Comme tout le monde, souvent interpelé par les attentats terroristes il m’arrive de réfléchir et d’analyser apostériori ces évènements. Je sais que des attentats arrivent tous les jours aux USA et ailleurs dans des pays ciblés par les manipulateurs de l’ombre, mais jamais en cette terre d’accueil de milliers d’immigrants constitués de résidents permanents, de réfugiés et de demandeurs d’asile ayant fui leurs pays d’origine traversés par des coups d’État, des guerres, les corruptions multiformes, etc... Quand je chemine le long de mes examens de conscience et que j’estime être en désaccord avec une personne donnée c’est dans un cadre de références bien structurées que nous mettons à plat nos divergences avec un objectif, celui de trouver des axes de convergences.

■ Enregistrements extraits:
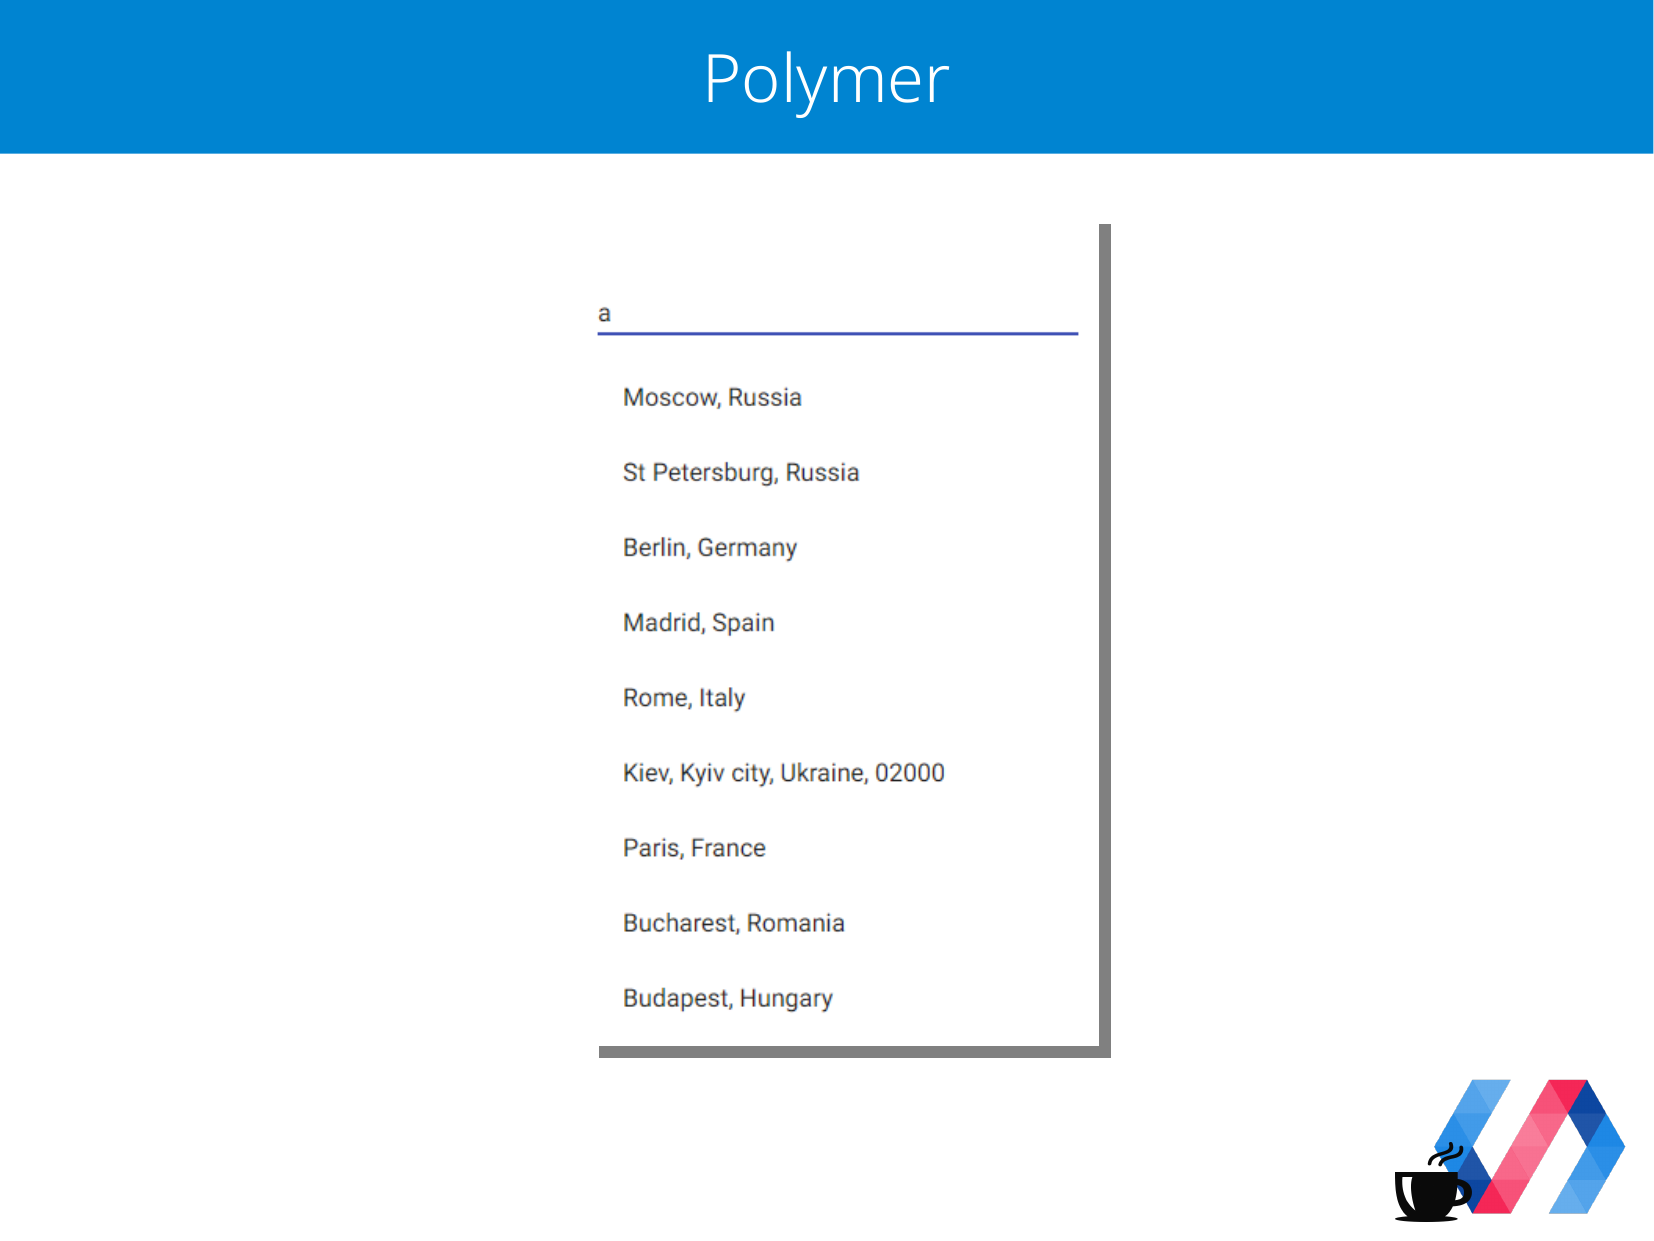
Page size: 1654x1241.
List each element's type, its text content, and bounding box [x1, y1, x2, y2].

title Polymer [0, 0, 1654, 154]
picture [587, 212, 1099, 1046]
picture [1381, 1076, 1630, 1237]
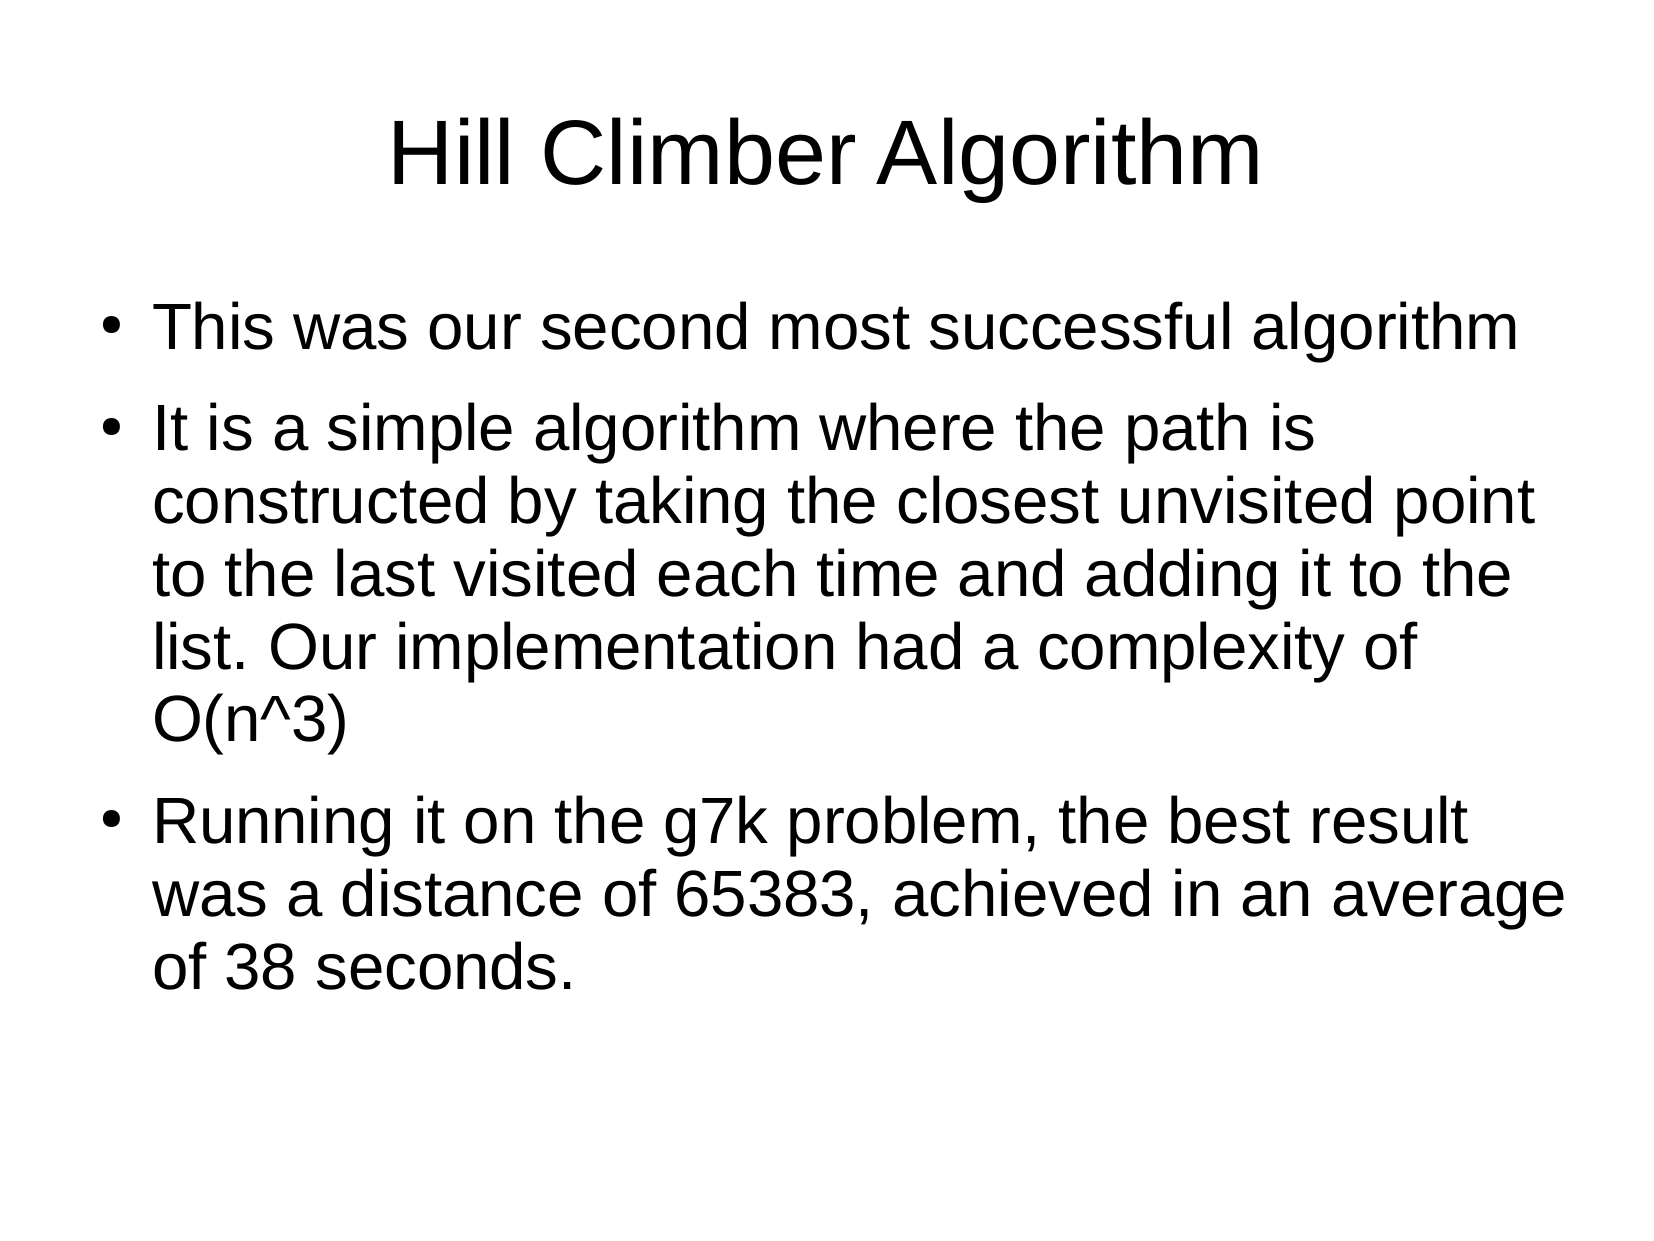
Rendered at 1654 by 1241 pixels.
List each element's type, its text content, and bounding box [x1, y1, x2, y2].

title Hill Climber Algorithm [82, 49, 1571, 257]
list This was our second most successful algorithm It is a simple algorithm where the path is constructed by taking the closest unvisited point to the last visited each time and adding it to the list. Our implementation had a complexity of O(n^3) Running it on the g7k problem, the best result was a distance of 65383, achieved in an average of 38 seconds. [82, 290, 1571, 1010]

---

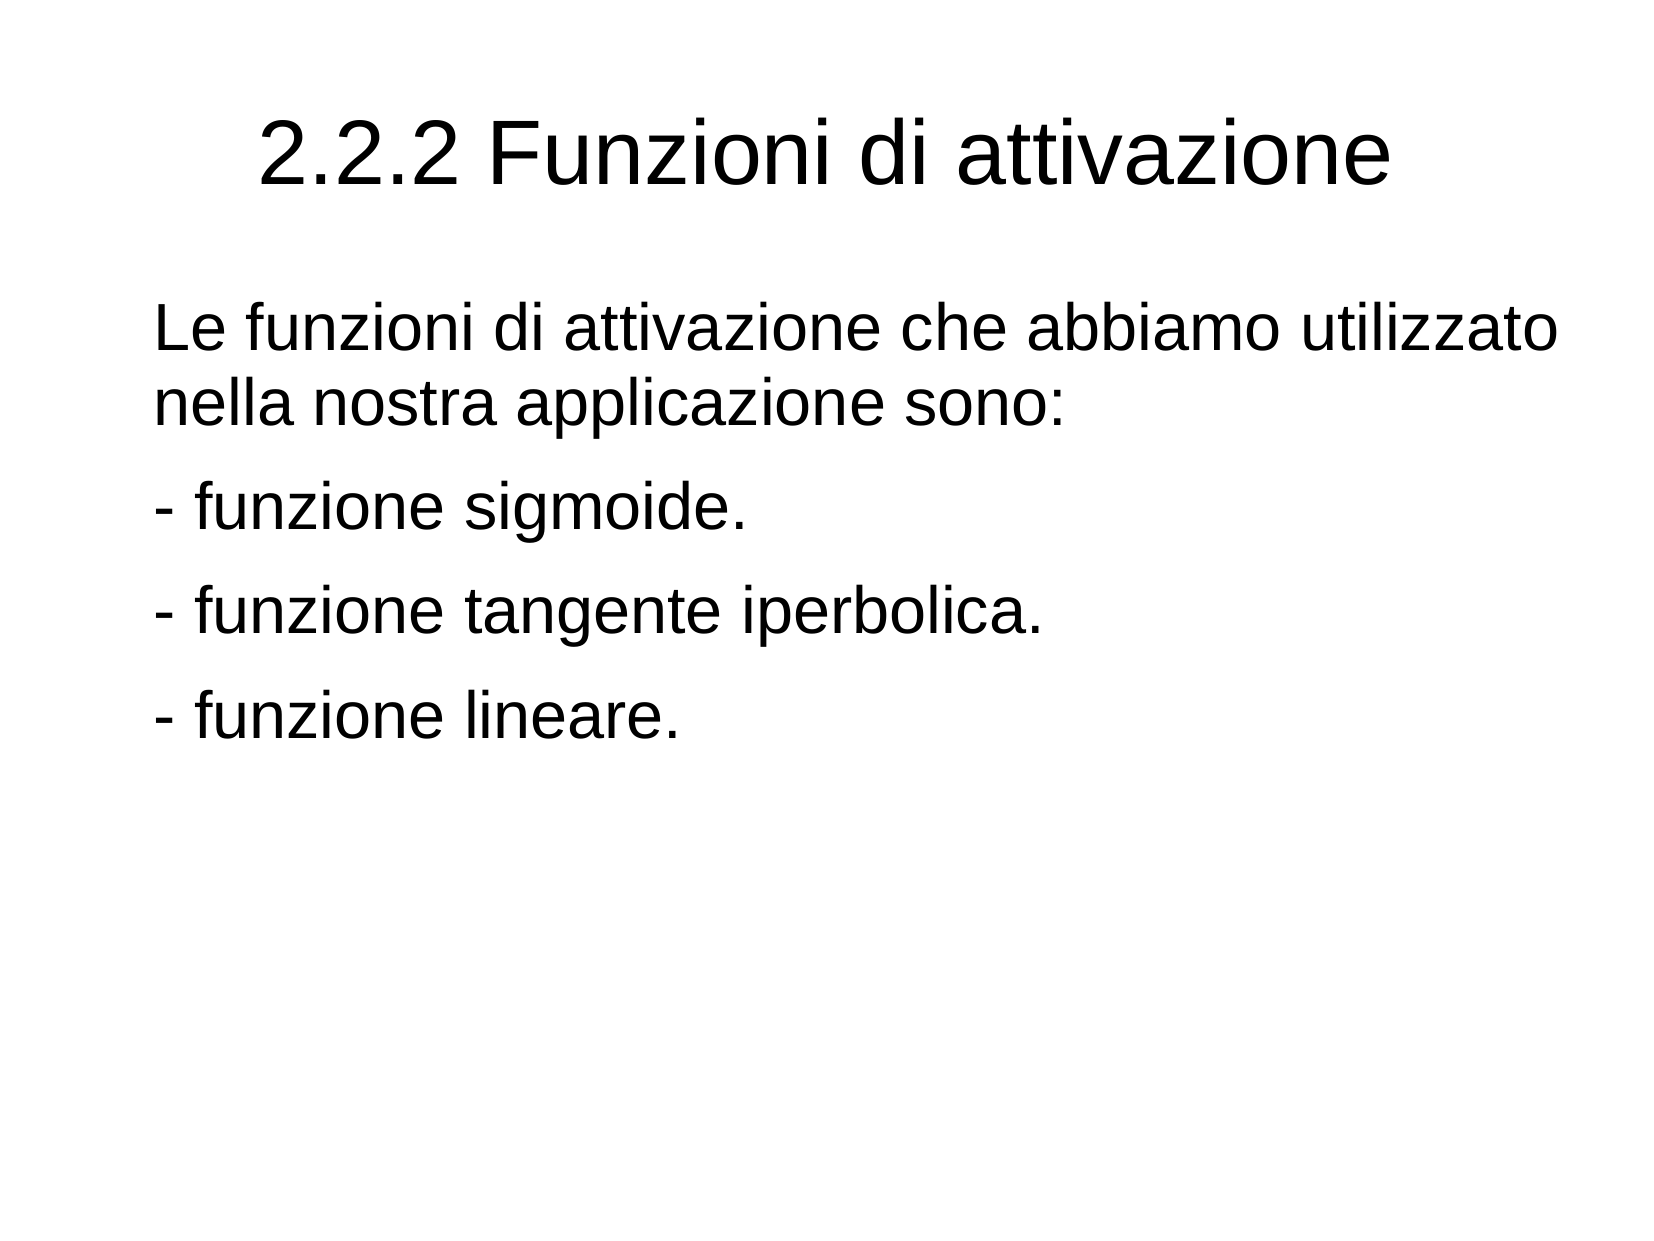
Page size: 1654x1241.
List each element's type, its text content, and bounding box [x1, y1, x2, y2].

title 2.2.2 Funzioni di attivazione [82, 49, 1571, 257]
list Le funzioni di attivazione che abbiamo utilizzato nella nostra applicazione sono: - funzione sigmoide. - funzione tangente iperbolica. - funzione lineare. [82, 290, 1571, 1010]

--

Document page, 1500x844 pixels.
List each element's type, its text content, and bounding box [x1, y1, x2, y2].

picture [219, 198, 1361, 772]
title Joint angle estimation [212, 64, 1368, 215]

■ Consigne:
Dans le passage sur les attentats, substituez « attaques » à « attentats » et recopiez la partie comprise entre « Comme tout le » et « axes de convergences. », inclus.

■ Réponse:
Comme tout le monde, souvent interpelé par les attaques terroristes il m’arrive de réfléchir et d’analyser apostériori ces évènements. Je sais que des attaques arrivent tous les jours aux USA et ailleurs dans des pays ciblés par les manipulateurs de l’ombre, mais jamais en cette terre d’accueil de milliers d’immigrants constitués de résidents permanents, de réfugiés et de demandeurs d’asile ayant fui leurs pays d’origine traversés par des coups d’État, des guerres, les corruptions multiformes, etc... Quand je chemine le long de mes examens de conscience et que j’estime être en désaccord avec une personne donnée c’est dans un cadre de références bien structurées que nous mettons à plat nos divergences avec un objectif, celui de trouver des axes de convergences.